*** Begin section ***

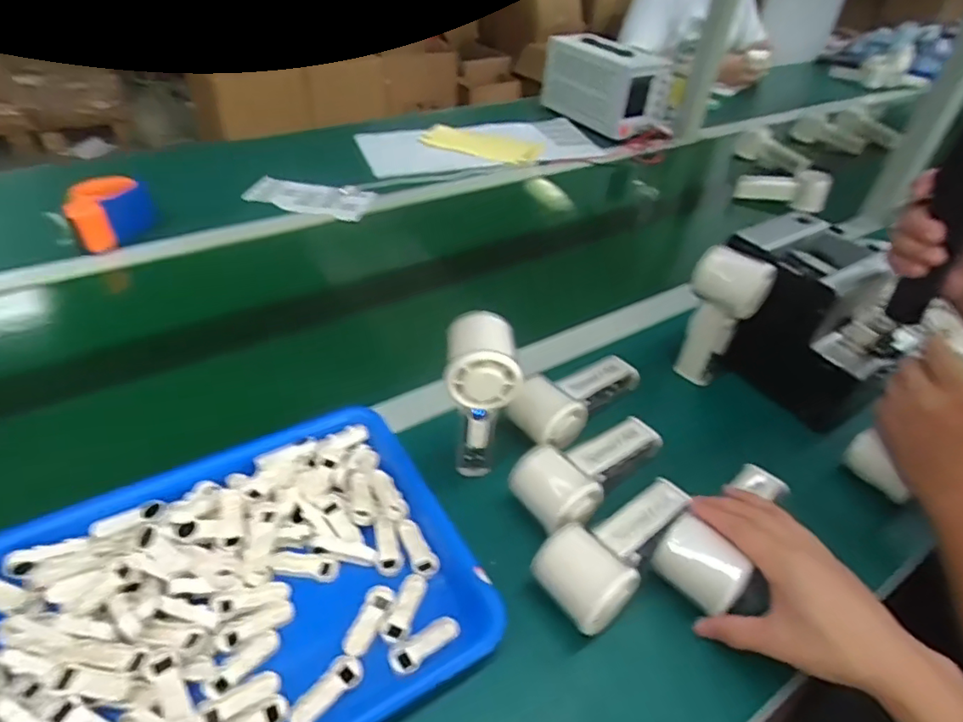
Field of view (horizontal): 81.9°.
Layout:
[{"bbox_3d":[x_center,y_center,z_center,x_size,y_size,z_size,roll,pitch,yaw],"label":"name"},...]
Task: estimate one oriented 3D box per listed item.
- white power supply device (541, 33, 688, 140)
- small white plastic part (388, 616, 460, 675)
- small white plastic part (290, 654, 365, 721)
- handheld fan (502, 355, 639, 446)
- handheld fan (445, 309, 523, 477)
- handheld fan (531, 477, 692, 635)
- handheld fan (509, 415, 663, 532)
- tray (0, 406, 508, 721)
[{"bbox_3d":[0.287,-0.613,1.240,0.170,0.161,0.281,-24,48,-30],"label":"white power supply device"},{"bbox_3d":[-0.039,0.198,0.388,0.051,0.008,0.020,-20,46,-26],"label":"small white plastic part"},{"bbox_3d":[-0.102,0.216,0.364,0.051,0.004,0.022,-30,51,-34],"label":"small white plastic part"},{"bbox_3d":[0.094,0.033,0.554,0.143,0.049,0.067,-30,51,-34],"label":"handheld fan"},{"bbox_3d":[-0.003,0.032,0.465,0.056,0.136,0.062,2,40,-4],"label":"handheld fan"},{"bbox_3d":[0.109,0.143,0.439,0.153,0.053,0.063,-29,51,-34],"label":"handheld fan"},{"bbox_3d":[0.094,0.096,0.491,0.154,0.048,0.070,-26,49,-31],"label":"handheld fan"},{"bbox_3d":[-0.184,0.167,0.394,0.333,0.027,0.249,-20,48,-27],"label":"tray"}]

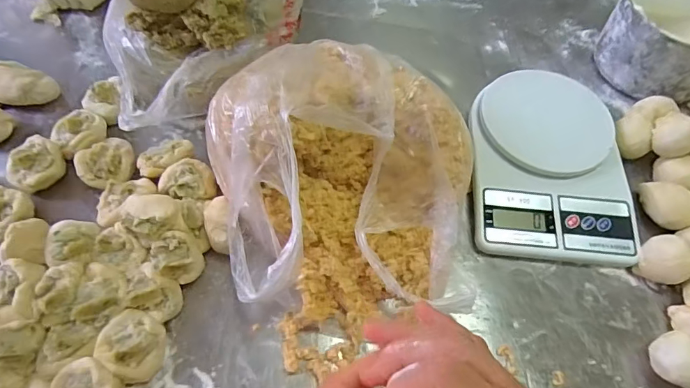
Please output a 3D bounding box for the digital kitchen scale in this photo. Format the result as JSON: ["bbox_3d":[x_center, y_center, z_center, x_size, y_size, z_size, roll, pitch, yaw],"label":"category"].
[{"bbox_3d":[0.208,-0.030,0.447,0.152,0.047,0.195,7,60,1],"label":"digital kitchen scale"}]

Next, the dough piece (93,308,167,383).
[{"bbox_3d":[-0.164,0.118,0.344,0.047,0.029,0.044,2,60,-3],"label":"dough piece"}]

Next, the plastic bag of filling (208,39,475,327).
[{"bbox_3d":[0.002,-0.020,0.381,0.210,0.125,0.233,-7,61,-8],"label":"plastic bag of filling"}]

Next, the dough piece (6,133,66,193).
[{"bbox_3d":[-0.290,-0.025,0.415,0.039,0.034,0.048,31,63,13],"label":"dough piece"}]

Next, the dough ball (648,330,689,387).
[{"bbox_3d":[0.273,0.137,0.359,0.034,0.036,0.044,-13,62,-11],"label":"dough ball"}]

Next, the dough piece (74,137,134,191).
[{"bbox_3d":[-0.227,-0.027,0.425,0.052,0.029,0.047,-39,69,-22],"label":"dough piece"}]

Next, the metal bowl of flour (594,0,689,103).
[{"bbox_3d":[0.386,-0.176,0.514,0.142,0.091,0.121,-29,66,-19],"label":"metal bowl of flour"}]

*** End section ***

# What is required:
Leaving the pictures out, transcribe word for word the lines from the one with "- handheld fan (445, 309, 523, 477)" to the end of the material above, inclusive, and nothing else.

# Answer section:
- handheld fan (445, 309, 523, 477)
- handheld fan (531, 477, 692, 635)
- handheld fan (509, 415, 663, 532)
- tray (0, 406, 508, 721)
[{"bbox_3d":[0.287,-0.613,1.240,0.170,0.161,0.281,-24,48,-30],"label":"white power supply device"},{"bbox_3d":[-0.039,0.198,0.388,0.051,0.008,0.020,-20,46,-26],"label":"small white plastic part"},{"bbox_3d":[-0.102,0.216,0.364,0.051,0.004,0.022,-30,51,-34],"label":"small white plastic part"},{"bbox_3d":[0.094,0.033,0.554,0.143,0.049,0.067,-30,51,-34],"label":"handheld fan"},{"bbox_3d":[-0.003,0.032,0.465,0.056,0.136,0.062,2,40,-4],"label":"handheld fan"},{"bbox_3d":[0.109,0.143,0.439,0.153,0.053,0.063,-29,51,-34],"label":"handheld fan"},{"bbox_3d":[0.094,0.096,0.491,0.154,0.048,0.070,-26,49,-31],"label":"handheld fan"},{"bbox_3d":[-0.184,0.167,0.394,0.333,0.027,0.249,-20,48,-27],"label":"tray"}]

Please output a 3D bounding box for the digital kitchen scale in this photo. Format the result as JSON: ["bbox_3d":[x_center, y_center, z_center, x_size, y_size, z_size, roll, pitch, yaw],"label":"category"].
[{"bbox_3d":[0.208,-0.030,0.447,0.152,0.047,0.195,7,60,1],"label":"digital kitchen scale"}]

Next, the dough piece (93,308,167,383).
[{"bbox_3d":[-0.164,0.118,0.344,0.047,0.029,0.044,2,60,-3],"label":"dough piece"}]

Next, the plastic bag of filling (208,39,475,327).
[{"bbox_3d":[0.002,-0.020,0.381,0.210,0.125,0.233,-7,61,-8],"label":"plastic bag of filling"}]

Next, the dough piece (6,133,66,193).
[{"bbox_3d":[-0.290,-0.025,0.415,0.039,0.034,0.048,31,63,13],"label":"dough piece"}]

Next, the dough ball (648,330,689,387).
[{"bbox_3d":[0.273,0.137,0.359,0.034,0.036,0.044,-13,62,-11],"label":"dough ball"}]

Next, the dough piece (74,137,134,191).
[{"bbox_3d":[-0.227,-0.027,0.425,0.052,0.029,0.047,-39,69,-22],"label":"dough piece"}]

Next, the metal bowl of flour (594,0,689,103).
[{"bbox_3d":[0.386,-0.176,0.514,0.142,0.091,0.121,-29,66,-19],"label":"metal bowl of flour"}]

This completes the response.